What to work on: Copy out every line of the records below word for word, but omit the pictures from your answer.

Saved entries
○ ○ ○ ○ ○
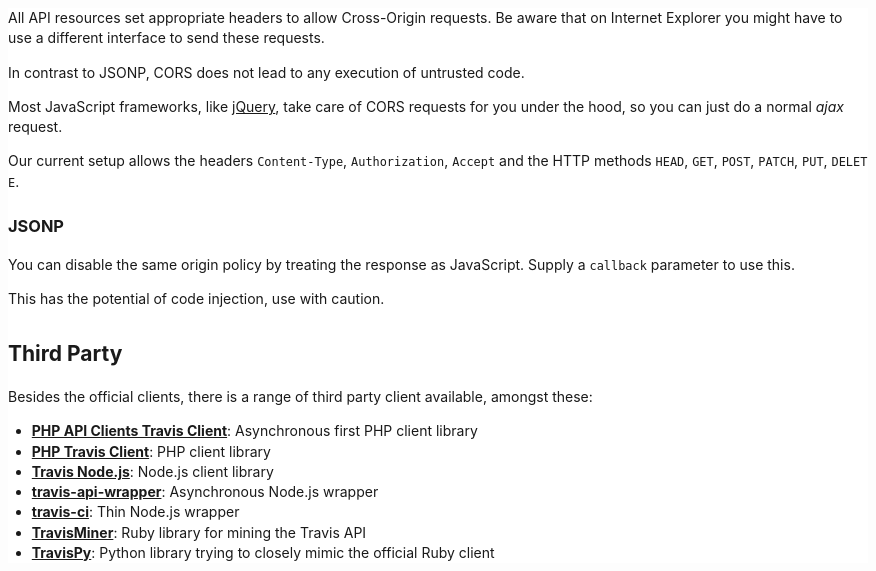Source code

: All API resources set appropriate headers to allow Cross-Origin requests. Be
aware that on Internet Explorer you might have to use a different interface to
send these requests.

In contrast to JSONP, CORS does not lead to any execution of untrusted code.

Most JavaScript frameworks, like [jQuery](http://jquery.com), take care of CORS
requests for you under the hood, so you can just do a normal *ajax* request.

Our current setup allows the headers `Content-Type`, `Authorization`, `Accept` and the HTTP methods `HEAD`, `GET`, `POST`, `PATCH`, `PUT`, `DELETE`.

### JSONP

You can disable the same origin policy by treating the response as JavaScript.
Supply a `callback` parameter to use this.

This has the potential of code injection, use with caution.

## Third Party

Besides the official clients, there is a range of third party client available, amongst these:


- **[PHP API Clients Travis Client](https://github.com/php-api-clients/travis)**: Asynchronous first PHP client library
- **[PHP Travis Client](https://github.com/l3l0/php-travis-client)**: PHP client library
- **[Travis Node.js](https://github.com/pwmckenna/node-travis-ci)**: Node.js client library
- **[travis-api-wrapper](https://github.com/cmaujean/travis-api-wrapper)**: Asynchronous Node.js wrapper
- **[travis-ci](https://github.com/mmalecki/node-travis-ci)**: Thin Node.js wrapper
- **[TravisMiner](https://github.com/smcintosh/travisminer)**: Ruby library for mining the Travis API
- **[TravisPy](http://travispy.readthedocs.org/en/latest/)**: Python library trying to closely mimic the official Ruby client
○ ○ ○ ○ ○
Response below:
Source code

: All API resources set appropriate headers to allow Cross-Origin requests. Be
aware that on Internet Explorer you might have to use a different interface to
send these requests.

In contrast to JSONP, CORS does not lead to any execution of untrusted code.

Most JavaScript frameworks, like [jQuery](http://jquery.com), take care of CORS
requests for you under the hood, so you can just do a normal *ajax* request.

Our current setup allows the headers `Content-Type`, `Authorization`, `Accept` and the HTTP methods `HEAD`, `GET`, `POST`, `PATCH`, `PUT`, `DELETE`.

### JSONP

You can disable the same origin policy by treating the response as JavaScript.
Supply a `callback` parameter to use this.

This has the potential of code injection, use with caution.

## Third Party

Besides the official clients, there is a range of third party client available, amongst these:


- **[PHP API Clients Travis Client](https://github.com/php-api-clients/travis)**: Asynchronous first PHP client library
- **[PHP Travis Client](https://github.com/l3l0/php-travis-client)**: PHP client library
- **[Travis Node.js](https://github.com/pwmckenna/node-travis-ci)**: Node.js client library
- **[travis-api-wrapper](https://github.com/cmaujean/travis-api-wrapper)**: Asynchronous Node.js wrapper
- **[travis-ci](https://github.com/mmalecki/node-travis-ci)**: Thin Node.js wrapper
- **[TravisMiner](https://github.com/smcintosh/travisminer)**: Ruby library for mining the Travis API
- **[TravisPy](http://travispy.readthedocs.org/en/latest/)**: Python library trying to closely mimic the official Ruby client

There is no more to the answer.